The hard work did pay off to some extent. We found investors for our start-up and we paid a lawyer to write up the convertible note. Funny aside: when we did our taxes for the company the only person that really got paid was the lawyer.
We were about to get the investment we needed to really grow the company but I was burnt out. I had absolutely nothing left in the tank. Even with 8 cups of coffee a day I couldn’t muster up the slightest bit of energy to do anything productive. I finally had to admit to myself that this was unsustainable. And if I kept moving forward I was very likely looking at an early death due to stress related illnesses. I have several patches of gray hair on my head to prove it.
During this time my partners had some job changes and more of the responsibility of the company shifted to my shoulders. I had to decide whether to continue to push it or walk away. Ultimately I decided to walk away. For all that stress, and pain, and toil I got a buyout check for $50. It was the most difficult decision I’ve ever made. But I had nothing left. I was a burned out husk of my former self. There was no spark of life left inside. What’s the point of making money if you’re already dead?
Permission to be
You probably know the rest of the story already. I walked away from the company and hiked the Appalachian Trail.
During my float yesterday I realized that I’d gone back to my starting point. Back to the original plan of personal training part time while building up Healthy Gamer.
I think my 205 days spent hiking the Appalachian Trail really taught me that it’s okay to just be. I don’t need to be anything. I can just be. I don’t need television, magazines, or an Inc. 500 list to define success for me. I need to answer that question for myself. Who am I? What makes me happy? Why am I alive? What’s my purpose?
I really love this quote from Earl Nightingale in regards to success.
“A success is the school teacher who is teaching because that’s what he or she wants to do.

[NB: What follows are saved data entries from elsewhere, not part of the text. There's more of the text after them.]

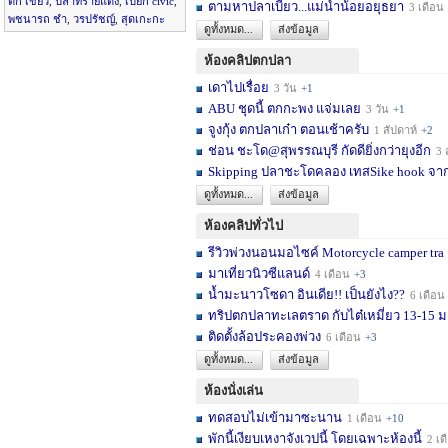
ตึก เขียว
,
ปลาทรายแดง
,
เปี๊ยก civic
,
ตามหาปลาเบี้ยว...แม่น้ำน้อยอยุธยา
3 เดือน
พชนารถ ชำ
,
วรปรัชญ์
,
สุดเกะกะ
ดูทั้งหมด...
ส่งข้อมูล
ห้องคลิปตกปลา
เดาไปเรื่อย
3 วัน
+1
ABU ชุดนี้ ตกกะพง แจ่มเลย
3 วัน
+1
จูงกุ้ง ตกปลาเก๋า ตอนเช้าครับ
1 สัปดาห์
+2
ช่อน ชะโด@สุพรรณบุรี กัดดียิ่งกว่ายุงอีก
3 สัปด
Skipping ปลาชะโดคลอง เทสSike hook จากL
ดูทั้งหมด...
ส่งข้อมูล
ห้องคลิปทั่วไป
รีวิวพ่วงนอนมอไซค์ Motorcycle camper tra
มาเที่ยวนิวซีแลนด์
4 เดือน
+3
น้ำมะนาวโซดา อินเดีย!! เป็นยังไง??
6 เดือน
ทริปตกปลาทะเลตราด กับไต๋เหมี่ยว 13-15 มก
ติดตั้งล้อประคองพ่วง
6 เดือน
+3
ดูทั้งหมด...
ส่งข้อมูล
ห้องนั่งเล่น
ทดสอบไม่เข้ามาซะนาน
1 เดือน
+10
พักนี้เงียบเหงาจังเวปนี้ โดยเฉพาะห้องนี้
2 เดือน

A success is the entrepreneur who start his own company because that was his dream and that’s what he wanted to do. A success is the salesperson who wants to become the best salesperson in his or her company and sets forth on the pursuit of that goal.

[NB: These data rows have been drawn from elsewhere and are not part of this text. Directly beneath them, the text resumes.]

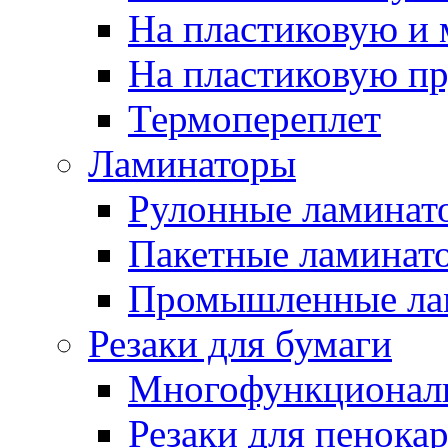
На пластиковую и
На пластиковую п
Термопереплет
Ламинаторы
Рулонные ламинат
Пакетные ламинат
Промышленные ла
Резаки для бумаги
Многофункционал
Резаки для пенока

A success is anyone who is realizing a worthy predetermined ideal, because that’s what he or she decided to do … deliberately. But only one out of 20 does that! The rest are ‘failures.'”

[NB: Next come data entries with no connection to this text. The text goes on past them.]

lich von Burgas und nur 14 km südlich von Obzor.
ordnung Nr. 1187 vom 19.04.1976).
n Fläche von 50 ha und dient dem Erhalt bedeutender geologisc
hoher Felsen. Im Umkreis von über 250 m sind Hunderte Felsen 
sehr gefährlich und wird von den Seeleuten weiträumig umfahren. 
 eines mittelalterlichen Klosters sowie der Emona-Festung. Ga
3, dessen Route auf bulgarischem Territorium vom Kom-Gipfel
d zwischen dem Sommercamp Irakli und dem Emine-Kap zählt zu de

I was a failure because I had not deliberately decided my own life. I had let the influence of our culture dictate to me how I should live. What goals I should pursue. What I should value.
This clarity and this freedom to be is what has allowed me to come back to the starting point. To come back to personal training and Healthy Gamer. I started Healthy Gamer because I love fitness and I love video games. And with Healthy Gamer I’m able to directly impact the lives of thousands of gamers all across the globe. Just this morning I got a comment from a viewer that said he’s lost 8kg in the last 3 months because of my workouts. That’s why I started training people. Because fitness truly can change lives. And I love being able to share my experience and help others find happiness, and confidence, and fulfillment.
Now that I’ve stopped comparing myself to another person’s idea of success I’m not “just” a personal trainer. I’m not “just” a YouTuber. I am me. I am doing what makes me happy. And the interesting distinction is that I think I will find more material success following this route then I ever could have previously.
Thanks for taking the time to read this. I think one of the most important steps we can take toward lasting happiness is to give ourselves permission to be who we are. Be you. You are whole, and perfect, and worthy of love and respect. Right now. This second.